EXERCISE BRIEF ▸ State the number of lines below in which the word "Завтрак" appears. Nothing else belongs in the answer.

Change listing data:
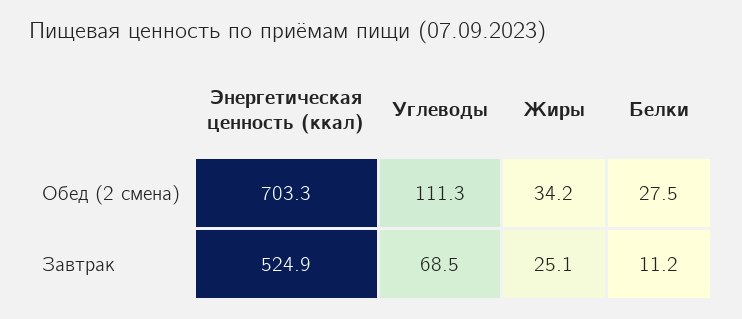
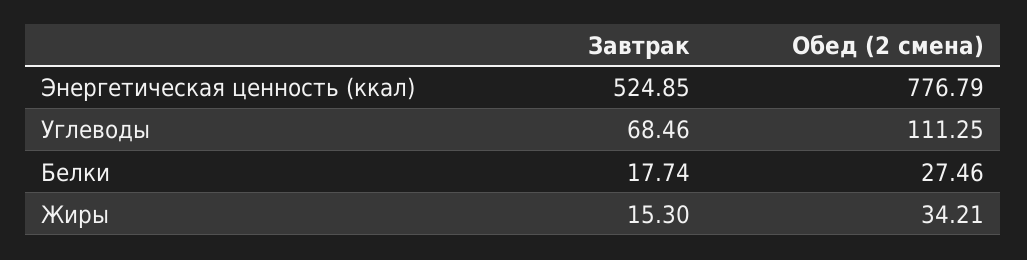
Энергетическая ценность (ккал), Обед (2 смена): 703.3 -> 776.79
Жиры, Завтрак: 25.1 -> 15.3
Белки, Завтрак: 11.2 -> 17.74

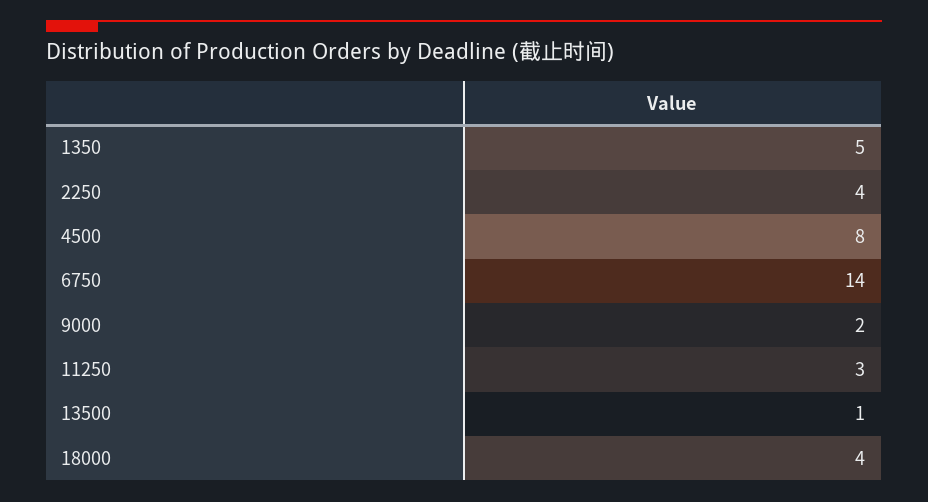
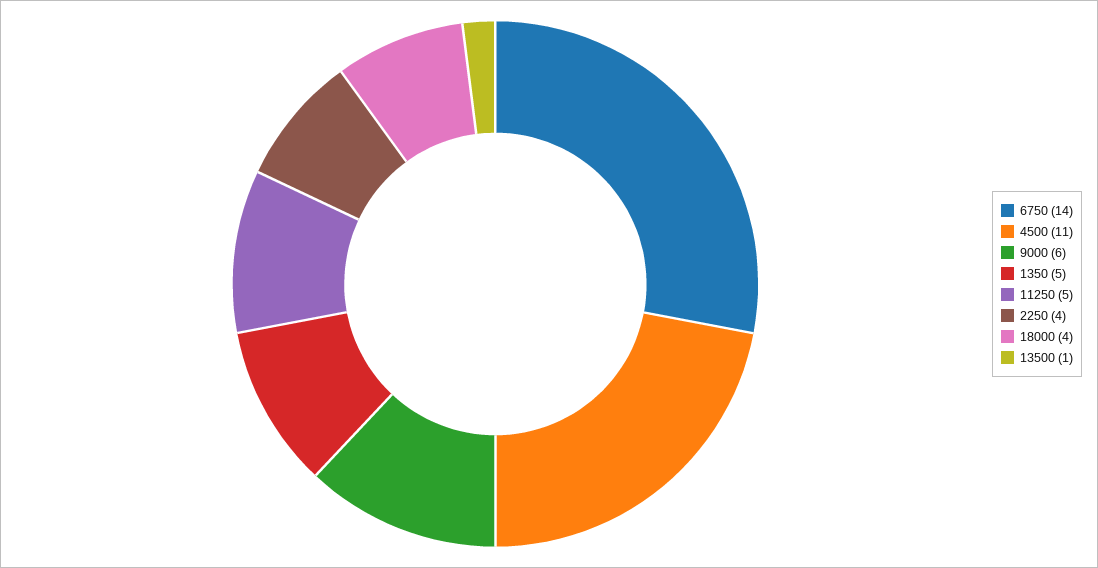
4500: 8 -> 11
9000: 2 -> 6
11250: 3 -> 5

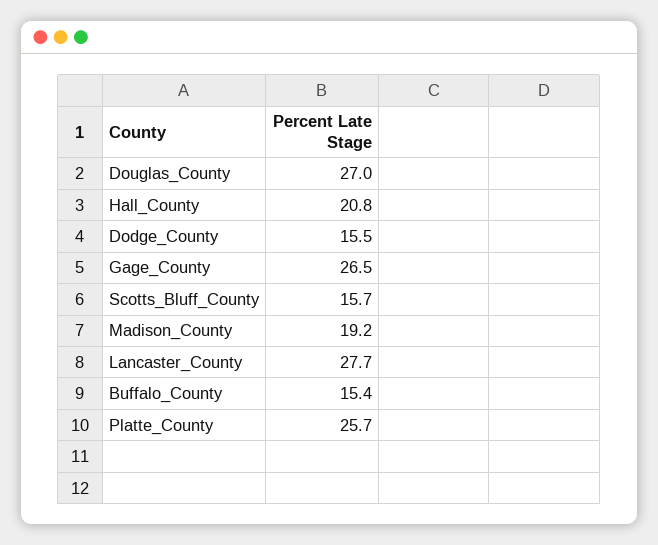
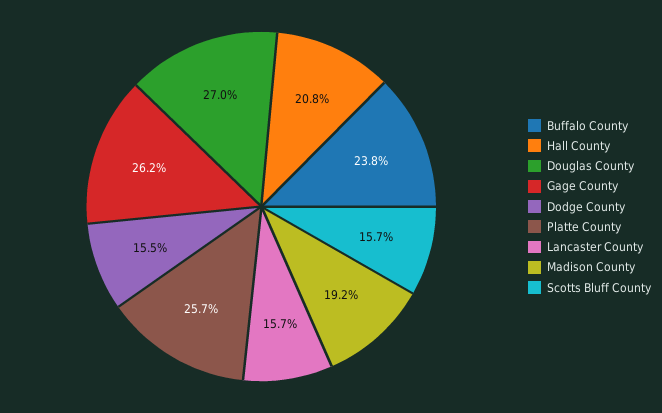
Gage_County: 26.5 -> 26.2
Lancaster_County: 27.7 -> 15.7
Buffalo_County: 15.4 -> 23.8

SOLVED EXERCISE ▸ 2